Chakras, Elements & the Story Within
On the surface, my novel is a thriller — floods, prophecies, a secret cult, a race to protect something ancient. That is the engine that pulls you through the pages. But underneath the chase runs a second structure, quieter and more deliberate, and it is the part I am most proud of.
This saga is planned across the sacred Jyotirlingas, and each volume is tied to an element and a chakra. The journey is not only geographic. It is an ascent through the body's own map of energy — earth to water to fire to air to ether — mirrored in the landscape the characters cross and the inner battles they face.
Every external monster in the story is a mask worn by an internal one.
The outer journey and the inner one
When Rohan, Maya and Arjun move from one sacred site to the next, they are also moving through stages of their own transformation. The antagonists they meet are not random obstacles; each embodies a fear or attachment the characters must confront in themselves. I wanted the reader to feel the thrill of the plot and, almost without noticing, undergo a parallel shift inside.
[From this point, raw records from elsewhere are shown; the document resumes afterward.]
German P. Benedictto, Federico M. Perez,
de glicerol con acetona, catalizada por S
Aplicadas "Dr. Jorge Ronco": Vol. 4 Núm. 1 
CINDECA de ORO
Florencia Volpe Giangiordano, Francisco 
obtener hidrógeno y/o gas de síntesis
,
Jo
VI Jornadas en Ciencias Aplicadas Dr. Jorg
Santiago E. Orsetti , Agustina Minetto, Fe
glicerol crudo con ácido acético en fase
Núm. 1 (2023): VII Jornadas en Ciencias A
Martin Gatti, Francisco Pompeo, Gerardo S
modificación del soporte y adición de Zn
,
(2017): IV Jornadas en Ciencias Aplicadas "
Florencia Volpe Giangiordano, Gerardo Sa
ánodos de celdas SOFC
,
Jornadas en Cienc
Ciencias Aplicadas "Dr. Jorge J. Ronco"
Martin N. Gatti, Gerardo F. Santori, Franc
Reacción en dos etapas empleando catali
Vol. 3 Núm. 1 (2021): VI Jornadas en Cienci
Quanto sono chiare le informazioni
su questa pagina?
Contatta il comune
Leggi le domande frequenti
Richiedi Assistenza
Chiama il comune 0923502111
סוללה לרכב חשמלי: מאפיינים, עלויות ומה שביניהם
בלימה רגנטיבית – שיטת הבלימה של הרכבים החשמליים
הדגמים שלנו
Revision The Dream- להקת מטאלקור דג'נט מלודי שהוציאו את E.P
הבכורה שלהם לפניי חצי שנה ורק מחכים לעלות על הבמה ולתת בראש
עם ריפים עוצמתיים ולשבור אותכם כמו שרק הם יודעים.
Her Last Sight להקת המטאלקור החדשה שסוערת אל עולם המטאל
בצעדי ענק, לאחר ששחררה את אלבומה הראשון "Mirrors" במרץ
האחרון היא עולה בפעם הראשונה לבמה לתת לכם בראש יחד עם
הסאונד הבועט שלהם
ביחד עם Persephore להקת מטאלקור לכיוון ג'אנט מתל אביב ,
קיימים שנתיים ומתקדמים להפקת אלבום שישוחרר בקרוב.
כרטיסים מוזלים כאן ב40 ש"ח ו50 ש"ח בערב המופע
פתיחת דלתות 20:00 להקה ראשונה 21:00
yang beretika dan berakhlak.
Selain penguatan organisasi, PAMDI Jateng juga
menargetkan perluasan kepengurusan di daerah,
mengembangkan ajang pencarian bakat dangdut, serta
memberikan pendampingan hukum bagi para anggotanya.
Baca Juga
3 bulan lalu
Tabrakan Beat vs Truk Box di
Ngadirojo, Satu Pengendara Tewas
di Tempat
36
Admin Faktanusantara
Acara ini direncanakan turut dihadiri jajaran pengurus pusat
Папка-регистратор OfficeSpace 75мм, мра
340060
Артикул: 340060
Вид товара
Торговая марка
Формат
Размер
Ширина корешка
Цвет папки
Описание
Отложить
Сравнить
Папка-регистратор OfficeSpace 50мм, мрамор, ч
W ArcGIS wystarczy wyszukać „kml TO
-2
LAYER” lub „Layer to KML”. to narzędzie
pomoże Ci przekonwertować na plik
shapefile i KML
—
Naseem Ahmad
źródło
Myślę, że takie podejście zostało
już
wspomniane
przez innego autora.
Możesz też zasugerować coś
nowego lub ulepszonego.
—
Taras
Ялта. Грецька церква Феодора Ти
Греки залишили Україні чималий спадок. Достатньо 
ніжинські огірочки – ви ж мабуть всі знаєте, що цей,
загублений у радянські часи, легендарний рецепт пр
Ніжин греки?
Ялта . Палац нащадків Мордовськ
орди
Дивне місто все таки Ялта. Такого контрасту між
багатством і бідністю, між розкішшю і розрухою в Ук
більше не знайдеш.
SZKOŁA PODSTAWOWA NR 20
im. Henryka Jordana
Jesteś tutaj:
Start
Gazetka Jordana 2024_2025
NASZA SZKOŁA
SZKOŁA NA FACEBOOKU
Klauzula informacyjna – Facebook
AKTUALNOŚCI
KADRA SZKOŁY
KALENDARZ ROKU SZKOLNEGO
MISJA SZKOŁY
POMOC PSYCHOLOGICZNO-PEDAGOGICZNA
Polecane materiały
This is the shadow work woven through the book. Rohan, Maya, Arjun, Priya — even the villains — are put through their own agnipariksha, their trial by fire. Acceptance, the art of letting go, the courage to face what we have buried: these are not lessons I wanted to lecture about. I wanted to dramatise them, so they arrive as experience rather than instruction.
Why the architecture stays hidden
I never explain this structure inside the story, and I never will. A reader who only wants a fast, gripping adventure should be able to have exactly that and walk away satisfied. The chakra-and-element architecture is there for the reader who wants to look twice — a second book hidden inside the first.
That layering is the whole reason I write in this genre. The Upanishads and the Puranas do the same thing: a child can enjoy the surface tale of gods and demons, while a seeker can spend a lifetime on the meaning underneath. I am not comparing my work to those texts — only borrowing their method.
The saga will keep climbing, volume by volume, element by element, until the full cycle is complete. And if I have built it well, the real revelation at the end will not be about the relic the characters were chasing. It will be about the reader, who climbed the same inner staircase without ever being told they were on it.